Sunday, March 30, 2008

Has nobody at Linden Lab played a videogame before?

Well, this isn't exactly what I was hoping for.

I've been hesitant to return to Second Life for a number of reasons, but the biggest sore spot has to be the game's impenetrable interface.

Clearly I'm no stranger to videogames - one look at my other blog will tell you that - but for some reason I just can't wrap my head around the multifarious menus, submenus, and sub-submenus that comprise the nuts and bolts of the Second Life experience.

In an article for CNNMoney.com, Fortune senior editor David Kirkpatrick suggests that Second Life has significant value not necessarily in how it currently functions, but for the potential and groundbreaking approach it suggests for future online interactivity.

"Second Life is important as much for what it represents as for what it offers today," he says. However, he flat-out states that "so far, Second Life is way too hard to use." It's impenetrable to almost all but the most tech-savvy of users, and it requires a computer with more than a little horsepower behind it.

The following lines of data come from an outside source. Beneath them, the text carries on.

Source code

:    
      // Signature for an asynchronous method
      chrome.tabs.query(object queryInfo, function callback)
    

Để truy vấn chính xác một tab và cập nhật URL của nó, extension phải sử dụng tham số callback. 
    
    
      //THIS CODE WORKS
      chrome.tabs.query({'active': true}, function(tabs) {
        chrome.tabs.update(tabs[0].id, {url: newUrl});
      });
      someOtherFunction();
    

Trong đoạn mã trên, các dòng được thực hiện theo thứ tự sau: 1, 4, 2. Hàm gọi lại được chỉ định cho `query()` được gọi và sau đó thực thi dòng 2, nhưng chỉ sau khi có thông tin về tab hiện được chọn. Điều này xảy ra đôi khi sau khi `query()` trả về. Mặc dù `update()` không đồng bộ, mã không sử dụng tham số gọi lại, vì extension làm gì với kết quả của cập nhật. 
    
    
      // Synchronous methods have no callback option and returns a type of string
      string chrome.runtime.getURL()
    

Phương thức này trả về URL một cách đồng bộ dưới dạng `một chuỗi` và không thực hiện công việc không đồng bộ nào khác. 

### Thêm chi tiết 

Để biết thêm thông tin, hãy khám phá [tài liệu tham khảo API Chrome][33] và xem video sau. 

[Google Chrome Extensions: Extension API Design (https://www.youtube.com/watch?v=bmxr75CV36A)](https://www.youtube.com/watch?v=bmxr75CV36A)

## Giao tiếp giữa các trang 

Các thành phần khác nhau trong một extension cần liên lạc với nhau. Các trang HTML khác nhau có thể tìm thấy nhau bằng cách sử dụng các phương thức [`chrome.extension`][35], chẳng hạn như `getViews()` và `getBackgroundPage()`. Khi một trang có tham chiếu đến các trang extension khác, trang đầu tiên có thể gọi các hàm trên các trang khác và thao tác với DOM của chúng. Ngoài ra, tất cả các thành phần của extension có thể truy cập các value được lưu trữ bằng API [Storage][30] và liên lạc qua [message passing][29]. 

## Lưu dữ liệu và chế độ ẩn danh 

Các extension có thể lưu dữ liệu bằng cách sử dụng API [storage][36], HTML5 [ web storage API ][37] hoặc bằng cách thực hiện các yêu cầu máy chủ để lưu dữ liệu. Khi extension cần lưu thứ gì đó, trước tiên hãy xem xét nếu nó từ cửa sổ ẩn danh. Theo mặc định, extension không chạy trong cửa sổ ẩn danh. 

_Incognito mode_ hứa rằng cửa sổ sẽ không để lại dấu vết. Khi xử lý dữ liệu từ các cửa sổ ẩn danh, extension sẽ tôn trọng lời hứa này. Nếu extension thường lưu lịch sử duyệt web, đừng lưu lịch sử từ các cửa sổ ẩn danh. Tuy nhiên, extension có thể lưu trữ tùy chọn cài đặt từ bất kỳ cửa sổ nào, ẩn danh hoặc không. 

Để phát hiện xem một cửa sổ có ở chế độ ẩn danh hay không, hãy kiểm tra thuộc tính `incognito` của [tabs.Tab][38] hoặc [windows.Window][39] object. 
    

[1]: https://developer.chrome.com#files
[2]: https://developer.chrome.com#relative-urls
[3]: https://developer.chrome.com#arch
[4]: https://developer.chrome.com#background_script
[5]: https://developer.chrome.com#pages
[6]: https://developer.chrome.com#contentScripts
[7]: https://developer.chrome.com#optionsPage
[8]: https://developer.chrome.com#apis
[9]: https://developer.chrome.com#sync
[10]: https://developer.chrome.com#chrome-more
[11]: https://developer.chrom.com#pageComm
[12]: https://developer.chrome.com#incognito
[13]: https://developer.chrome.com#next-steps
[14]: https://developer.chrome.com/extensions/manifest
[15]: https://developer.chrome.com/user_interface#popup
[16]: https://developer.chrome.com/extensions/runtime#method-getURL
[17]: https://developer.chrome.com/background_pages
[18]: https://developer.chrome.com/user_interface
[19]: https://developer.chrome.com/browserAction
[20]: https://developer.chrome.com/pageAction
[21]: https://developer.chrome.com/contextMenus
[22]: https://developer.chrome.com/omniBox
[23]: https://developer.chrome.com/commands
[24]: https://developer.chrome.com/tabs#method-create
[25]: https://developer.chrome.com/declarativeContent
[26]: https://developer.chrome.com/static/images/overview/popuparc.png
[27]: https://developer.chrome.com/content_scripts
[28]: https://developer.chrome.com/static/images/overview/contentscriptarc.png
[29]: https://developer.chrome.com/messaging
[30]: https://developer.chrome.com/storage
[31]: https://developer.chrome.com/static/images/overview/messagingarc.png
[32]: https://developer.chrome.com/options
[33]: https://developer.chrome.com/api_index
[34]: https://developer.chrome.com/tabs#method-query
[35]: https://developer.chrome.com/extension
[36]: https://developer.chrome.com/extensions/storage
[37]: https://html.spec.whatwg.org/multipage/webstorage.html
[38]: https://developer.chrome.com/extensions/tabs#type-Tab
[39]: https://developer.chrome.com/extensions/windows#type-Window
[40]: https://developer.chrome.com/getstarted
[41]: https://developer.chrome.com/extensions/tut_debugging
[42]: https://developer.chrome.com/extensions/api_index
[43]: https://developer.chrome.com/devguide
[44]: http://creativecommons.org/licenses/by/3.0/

I'm glad someone else is seeing the faults the same way I am. But on the flip side, perhaps my initial impressions were too harsh. While Second Life is largely clunky, inconsistent and buggy, it is an example of a Web where interactivity and multimedia are taken to unbelievable new levels. It may just be a big experiment, but it could very well be the framework for a revolution in human interaction.